I made myself sick the first time I read Harry Potter. 

No, I wasn’t crushed by my homeschool guilt of partaking in that pagan witchcraft, though I will admit it took the entire first book for me to get over the feeling that I was doing something wrong. I made myself sick because for a solid week and a half all I did was inhale all 7 books like Tom Hanks in The Terminal when he returned enough carts to pay for those cheeseburgers. I wasn’t sleeping and was only eating when called to dinner by my mom. Eventually, my body had to shut itself down so it could recuperate. 

Those were the days, right? I was a homeschooled high school kid who didn’t have a job yet. My time and attention were my own, and things like accidentally spending dozens of hours plowing through a series of books were still possible. I could maybe (italicized, bolded, and underlined maybe) make that happen again, but never by accident. It would take intentionality, not to mention ignoring the voice of wisdom in my head that says that might not be the healthiest choice.

Intentionality is the point. We all have dozens, what may feel like hundreds of things begging for our attention at all times. Some good, some bad, and even the good things have the potential to be prioritized too highly and take too much of our attention. From all of these things fighting for our attention we can surmise one vitally important lesson: your attention is a commodity, and it takes intentionality to decide how to use it. 

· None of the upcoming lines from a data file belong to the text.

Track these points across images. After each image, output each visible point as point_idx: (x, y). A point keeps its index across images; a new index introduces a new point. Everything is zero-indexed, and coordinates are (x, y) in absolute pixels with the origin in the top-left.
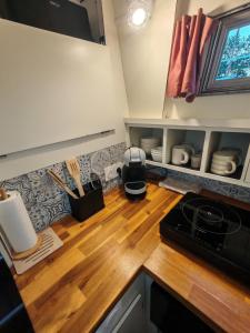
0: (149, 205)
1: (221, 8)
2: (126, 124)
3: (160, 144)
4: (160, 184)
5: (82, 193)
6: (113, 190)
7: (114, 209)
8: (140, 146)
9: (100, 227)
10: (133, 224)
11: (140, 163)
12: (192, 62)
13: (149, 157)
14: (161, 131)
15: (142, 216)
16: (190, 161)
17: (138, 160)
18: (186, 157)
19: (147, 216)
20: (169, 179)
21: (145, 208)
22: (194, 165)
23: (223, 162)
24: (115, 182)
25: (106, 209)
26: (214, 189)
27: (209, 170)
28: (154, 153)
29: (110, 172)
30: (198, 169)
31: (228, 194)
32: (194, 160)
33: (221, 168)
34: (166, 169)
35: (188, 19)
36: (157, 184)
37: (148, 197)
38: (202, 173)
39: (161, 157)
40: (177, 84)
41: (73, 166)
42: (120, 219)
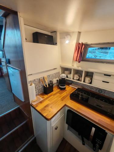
0: (66, 91)
1: (86, 43)
2: (60, 66)
3: (71, 73)
4: (70, 86)
5: (48, 86)
6: (55, 87)
7: (56, 92)
8: (64, 73)
9: (53, 96)
10: (62, 96)
11: (65, 78)
12: (80, 55)
13: (67, 77)
14: (71, 69)
15: (64, 94)
16: (79, 79)
17: (64, 78)
18: (78, 78)
19: (66, 94)
20: (73, 84)
21: (65, 92)
22: (80, 80)
23: (88, 80)
24: (56, 84)
25: (54, 92)
26: (86, 88)
27: (84, 82)
28: (69, 76)
29: (55, 81)
30: (81, 81)
31: (90, 89)
32: (80, 78)
33: (87, 81)
34: (72, 81)
35: (79, 43)
36: (69, 86)
37: (66, 89)
38: (82, 82)
39: (71, 77)
40: (76, 58)
41: (46, 78)
42: (58, 94)
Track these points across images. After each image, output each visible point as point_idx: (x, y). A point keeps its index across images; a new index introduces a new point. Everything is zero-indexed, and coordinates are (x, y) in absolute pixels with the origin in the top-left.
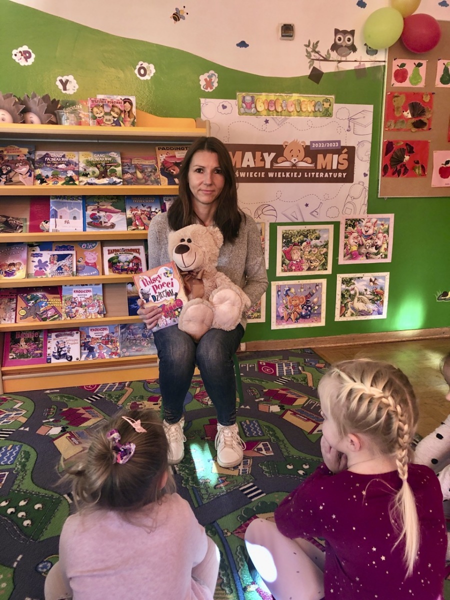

I know that intentionality with our attention is hard. All of social media, every streaming service, even our email is designed to make it easy to jump on “for just a minute”, but difficult to disconnect. Their profit is dependent on how long they can get you attached to their content, so we get episodes that immediately start one after the other, infinite scroll news feeds, and suggested videos with titles that the algorithm knows we can’t resist. Your attention is a commodity, and they want it. 

I’m not trying to sound like a conspiracy theorist or to be overwhelming. My hope is that you can have a similar experience to the one I had. I’ve been reading this book titled Stolen Focus in which the author lays all of this out in much greater detail and with actual research. For me, realizing that the number in my screen time notification wasn’t a direct reflection of my lack of self-control was encouraging. 

I’m also not trying to let anyone, including myself, off the hook. It’s up to us not only to remove certain things from our attention time but to replace those things with what really deserves our attention. To intentionally choose one thing over another, for where your attention is, there your time will be also.

The need for this in my own life started to become clear to me over my Fridays the past few weeks. Friday for me is most people’s Saturday, as my work week is generally Sunday-Thursday. My plans would never really pan out the way I hoped. I would intend to rest and recover from the work week by starting my day with a cup of coffee and some time in the Word, doing a few chores around the house, maybe visiting the library, watching an episode of whatever show I’m in, then reading the day away. But what ends up happening is maybe I’ll throw a load of laundry in, then I turn on a show and scroll through reels for an embarrassing amount of time. By the end of the day, rather than feeling rested I would feel anxious and overwhelmed. 

Maybe you don’t relate to that feeling or any of what I’ve said so far, for that matter. Maybe the number on your screen time notification is next to nothing and when you look back at the choices you’ve made about where to spend your attention, you stand by each one. If that’s the case, I applaud you and hope you’ll send me an email to tell me exactly how you do it. But if you relate to me, directly or indirectly, you don’t need me to tell you why these choices are important. Like me, you’ve probably had days where the decisions to intentionally spend your attention came easy, and the rest and satisfaction at the end of those days is enough to make it worth it. 

What you give your attention to matters because it can either give life or it can take it. I don’t know what choices you need to make to be intentional with your attention. Will you let me tell you a few ideas I’m choosing myself to see if that sparks anything for you?

  1. Setting time limits on social media/video apps, and letting my wife set the passcode. 
  2. Leaving my phone downstairs at night. 
  3. In moments when I would normally pull out my phone and scroll, disrupting the auto impulse by opening the Bible app instead. 

Your attention is a commodity. How will you use it?